Seth asks: I’m looking to transfer my equipment entirely to mobile. What equipment is used, some techniques and basic distribution goes into producing pro videos with a smartphone? I’m more of a field producer who is also looking to make a small space into a studio. Any suggestions?
Answer: The introduction of smartphones as the new camera opened up a whole new class of videographers. Think about this before you make the switch to smaller gear: smartphone video production has it’s place (journalists and You tubers). In my opinion, if you’re shooting a full length movie stick with professional equipment. A wedding? professional equipment. Basically, videos more than 30 minutes long – use your professional equipment – the production process is just easier. Productions with small scale equipment have too many caveats and workarounds for an advanced production to go smoothly and financially efficient.
If you’re shooting any video less than 15 minutes long using a smartphone is the logical, most cost effective way to go. Keep your professional equipment for the longer, advanced productions and the smartphone video gear for shorter productions like commercials, social media and viral videos. There are a whole breed of clients who want social related videos produced that look professional. Showing up with lots of gear for a small shoot is, at times, overkill.

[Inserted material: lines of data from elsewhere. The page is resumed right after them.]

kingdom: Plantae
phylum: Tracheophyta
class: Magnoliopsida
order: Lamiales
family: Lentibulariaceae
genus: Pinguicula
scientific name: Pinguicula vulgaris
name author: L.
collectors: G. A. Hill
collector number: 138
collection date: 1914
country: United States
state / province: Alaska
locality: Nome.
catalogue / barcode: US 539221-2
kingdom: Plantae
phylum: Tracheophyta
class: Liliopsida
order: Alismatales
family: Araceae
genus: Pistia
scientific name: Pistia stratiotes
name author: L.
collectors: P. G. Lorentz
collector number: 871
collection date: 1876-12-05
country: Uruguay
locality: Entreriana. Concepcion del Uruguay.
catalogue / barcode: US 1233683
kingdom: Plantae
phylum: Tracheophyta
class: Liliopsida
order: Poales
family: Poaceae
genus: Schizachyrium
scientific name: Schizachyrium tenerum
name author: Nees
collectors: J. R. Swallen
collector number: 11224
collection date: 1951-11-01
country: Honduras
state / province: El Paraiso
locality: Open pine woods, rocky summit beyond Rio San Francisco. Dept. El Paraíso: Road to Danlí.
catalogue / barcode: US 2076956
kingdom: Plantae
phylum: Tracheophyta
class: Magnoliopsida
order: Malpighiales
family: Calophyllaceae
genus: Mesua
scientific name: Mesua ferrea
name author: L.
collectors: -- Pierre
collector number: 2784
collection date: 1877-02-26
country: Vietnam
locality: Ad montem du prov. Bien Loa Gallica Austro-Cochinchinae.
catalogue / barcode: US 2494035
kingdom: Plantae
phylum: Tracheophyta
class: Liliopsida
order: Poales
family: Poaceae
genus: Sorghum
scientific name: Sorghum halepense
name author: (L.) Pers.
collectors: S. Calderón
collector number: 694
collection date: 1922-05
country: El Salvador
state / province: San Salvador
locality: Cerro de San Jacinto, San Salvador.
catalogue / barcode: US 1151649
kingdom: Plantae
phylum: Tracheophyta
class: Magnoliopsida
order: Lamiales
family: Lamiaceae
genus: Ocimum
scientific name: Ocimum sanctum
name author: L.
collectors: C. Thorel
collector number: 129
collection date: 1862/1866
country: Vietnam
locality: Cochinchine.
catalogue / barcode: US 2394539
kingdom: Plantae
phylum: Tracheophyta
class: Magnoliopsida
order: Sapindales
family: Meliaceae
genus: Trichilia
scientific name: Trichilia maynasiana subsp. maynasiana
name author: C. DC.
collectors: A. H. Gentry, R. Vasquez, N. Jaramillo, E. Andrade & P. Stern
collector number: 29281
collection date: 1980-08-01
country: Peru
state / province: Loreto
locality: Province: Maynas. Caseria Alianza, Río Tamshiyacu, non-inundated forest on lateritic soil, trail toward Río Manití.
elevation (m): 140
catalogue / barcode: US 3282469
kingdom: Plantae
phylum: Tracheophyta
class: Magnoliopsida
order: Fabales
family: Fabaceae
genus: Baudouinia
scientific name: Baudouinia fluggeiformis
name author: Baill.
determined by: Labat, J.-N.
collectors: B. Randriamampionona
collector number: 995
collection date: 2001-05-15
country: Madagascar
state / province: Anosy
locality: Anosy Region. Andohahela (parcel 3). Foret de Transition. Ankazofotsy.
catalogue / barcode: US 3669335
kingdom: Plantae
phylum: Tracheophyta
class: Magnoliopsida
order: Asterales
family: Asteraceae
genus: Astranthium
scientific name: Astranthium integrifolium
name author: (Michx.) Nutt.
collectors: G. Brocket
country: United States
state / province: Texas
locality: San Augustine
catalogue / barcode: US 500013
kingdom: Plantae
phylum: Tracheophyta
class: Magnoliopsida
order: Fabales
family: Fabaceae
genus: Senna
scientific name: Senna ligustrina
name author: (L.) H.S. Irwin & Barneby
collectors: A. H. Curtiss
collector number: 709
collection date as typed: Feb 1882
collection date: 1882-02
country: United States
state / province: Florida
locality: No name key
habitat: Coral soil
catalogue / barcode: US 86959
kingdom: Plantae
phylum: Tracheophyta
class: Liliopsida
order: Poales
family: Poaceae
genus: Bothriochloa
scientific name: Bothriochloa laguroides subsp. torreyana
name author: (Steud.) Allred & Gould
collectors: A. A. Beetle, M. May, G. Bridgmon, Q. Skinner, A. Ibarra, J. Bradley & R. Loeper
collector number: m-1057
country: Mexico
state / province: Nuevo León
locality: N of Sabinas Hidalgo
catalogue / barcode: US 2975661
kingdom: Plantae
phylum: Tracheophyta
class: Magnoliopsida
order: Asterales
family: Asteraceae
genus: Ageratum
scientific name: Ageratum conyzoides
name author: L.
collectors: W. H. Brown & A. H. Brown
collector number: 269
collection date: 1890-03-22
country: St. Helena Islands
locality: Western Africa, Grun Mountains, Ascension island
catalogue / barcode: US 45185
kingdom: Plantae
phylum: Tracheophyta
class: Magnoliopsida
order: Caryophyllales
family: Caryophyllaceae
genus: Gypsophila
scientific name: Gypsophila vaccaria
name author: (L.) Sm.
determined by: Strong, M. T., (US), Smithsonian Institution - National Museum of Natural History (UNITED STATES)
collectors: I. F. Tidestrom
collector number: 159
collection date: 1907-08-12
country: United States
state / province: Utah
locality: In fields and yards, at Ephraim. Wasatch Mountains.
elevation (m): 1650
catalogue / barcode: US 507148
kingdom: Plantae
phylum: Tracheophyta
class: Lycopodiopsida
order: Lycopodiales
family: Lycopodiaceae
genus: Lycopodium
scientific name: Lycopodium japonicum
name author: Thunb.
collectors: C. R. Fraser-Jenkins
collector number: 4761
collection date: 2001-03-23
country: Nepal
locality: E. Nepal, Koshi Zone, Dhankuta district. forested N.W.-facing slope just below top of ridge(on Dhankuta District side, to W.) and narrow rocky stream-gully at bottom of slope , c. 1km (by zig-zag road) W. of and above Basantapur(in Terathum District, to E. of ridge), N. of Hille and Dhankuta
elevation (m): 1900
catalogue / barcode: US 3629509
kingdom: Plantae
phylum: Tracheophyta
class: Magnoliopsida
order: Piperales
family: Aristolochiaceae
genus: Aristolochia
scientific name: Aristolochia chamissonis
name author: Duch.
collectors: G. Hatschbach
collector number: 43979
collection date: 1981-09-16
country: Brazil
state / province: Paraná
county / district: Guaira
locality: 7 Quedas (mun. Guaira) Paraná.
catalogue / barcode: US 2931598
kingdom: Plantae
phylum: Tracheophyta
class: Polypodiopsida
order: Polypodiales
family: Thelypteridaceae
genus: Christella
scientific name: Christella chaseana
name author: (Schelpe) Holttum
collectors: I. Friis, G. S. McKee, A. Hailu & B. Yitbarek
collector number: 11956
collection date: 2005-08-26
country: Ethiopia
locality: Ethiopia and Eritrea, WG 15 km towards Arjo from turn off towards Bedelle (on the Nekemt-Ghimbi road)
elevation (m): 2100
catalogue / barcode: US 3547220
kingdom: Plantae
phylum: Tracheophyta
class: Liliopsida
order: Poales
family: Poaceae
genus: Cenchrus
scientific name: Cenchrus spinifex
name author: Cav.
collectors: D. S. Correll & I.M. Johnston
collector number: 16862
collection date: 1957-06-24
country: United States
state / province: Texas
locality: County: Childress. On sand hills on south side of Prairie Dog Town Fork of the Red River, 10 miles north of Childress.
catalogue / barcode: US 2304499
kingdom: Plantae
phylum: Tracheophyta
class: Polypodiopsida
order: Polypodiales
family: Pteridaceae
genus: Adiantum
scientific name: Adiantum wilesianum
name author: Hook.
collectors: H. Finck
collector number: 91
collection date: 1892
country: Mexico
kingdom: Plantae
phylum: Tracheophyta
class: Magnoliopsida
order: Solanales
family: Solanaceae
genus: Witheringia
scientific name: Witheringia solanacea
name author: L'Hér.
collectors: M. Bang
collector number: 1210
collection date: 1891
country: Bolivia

So with that in mind, the basics of equipment still come into play just on a smaller scale: microphones, lenses, tripods, and lighting. When producing with a smartphone the rules are basically the same: steady, creative shots, lots of light, good audio – there really is no difference.
I remember years ago, when showing up at a client’s with a smartphone I felt totally unprofessional with the client looking at me like they had second thoughts. Today, fortunately, there are a variety of relatively inexpensive accessories on the market that can make your smartphone look and perform like a high-quality video camera. There are smartphone “video production kits” that you can purchase relatively cheap that include a physical frame that snaps onto your phone providing mounts for external lenses, mics, lights and tripods. Some even come with combo lenses, an external mic, and a tripod mount. Recommendations in the show notes.
Techniques for producing pro videos with a smartphone:
There really is nothing different your imagination can’t handle. It sounds like you have some shooting mileage under your belt to make it all go smoothly. Just keep a few limitations in mind depending on the capabilities of your smartphone. Other than keeping your phone steady, good lighting and audio, remember power consumption and your phone’s memory while you’re shooting. Unlike a video camera made to be just a video camera, your phone has other functions besides shooting video.
What happens when a call comes through? Notifications?
The length of video you shoot needs to considerably shorter. Take after take of unused footage can bog down your phone. Are you going to dump footage to an external drive in order to shoot more? You will need a mini usb to USB or lighting to USB cable and external drive to accomplish that depending on your phone’s operating system.
Your battery time is so much shorter. Making sure your smartphone is charged up with the juice it needs to make it through your shoot is very smart.
Additional quick tips:
- Don’t give in to the Dark Side…keep your smartphone horizontal not vertical!!
- Frame your shot.
- Turn off automatic focus.
- Smartphone lenses can’t see that wide. So if you want several people in your shot, you’ve got to hoof it back a bit or get a lens to accommodate it.
- Always monitor your audio with a good set of headsets
When shooting on your smartphone there are tons and tons of apps you can use to have full control of your camera’s settings while you shoot or enable you to edit your video with sound, text, transitions, add music…to be blunt most of them are CRAP – so we’re going to quickly separate the wheat from the chaff right now:
Tools to use when producing pro videos with a smartphone:
Video editing apps
iMovie for iOS
PowerDirector for Android
LumaFusion for iOS
KineMaster for Android
Movie Edit Touch for Windows Phone
Camera enhancing apps
Adjust and set the white balance, focus, audio monitoring and exposure:
FilmicPro Apple & Android
Videon iOS
VideoPro Camera iOS
Voddio iOS
Distribution
Once your done sweetening and editing your masterpiece it’s time to export your finished project from your smartphone’s memory out to the world. At this point you can do whatever you please with it:
Put it in the Cloud
Store your video for safe keeping, and you’ll be able to access it by a link from wherever you are. Apple’s iCloud, Google Drive, DropBox just to name a few. Some services give you more gigs of storage than others. Here are the top 5 services for storing video and what they offer.
Social media
Connect to sites such as Youtube, Vimeo, Facebook, LinkedIn, Twitter, Instagram and Pinterest right from the editing apps we mentioned and upload your content directly. Your video then gets distributed to the masses. Getting noticed, however, is a tutorial all in itself!
Buffer and Hootsuite are services that let you upload once and share everywhere – very convenient.
Go LIVE
Livestream apps like Qik and Bambuser are a great option when you’re in the heart of the action to get their stories out.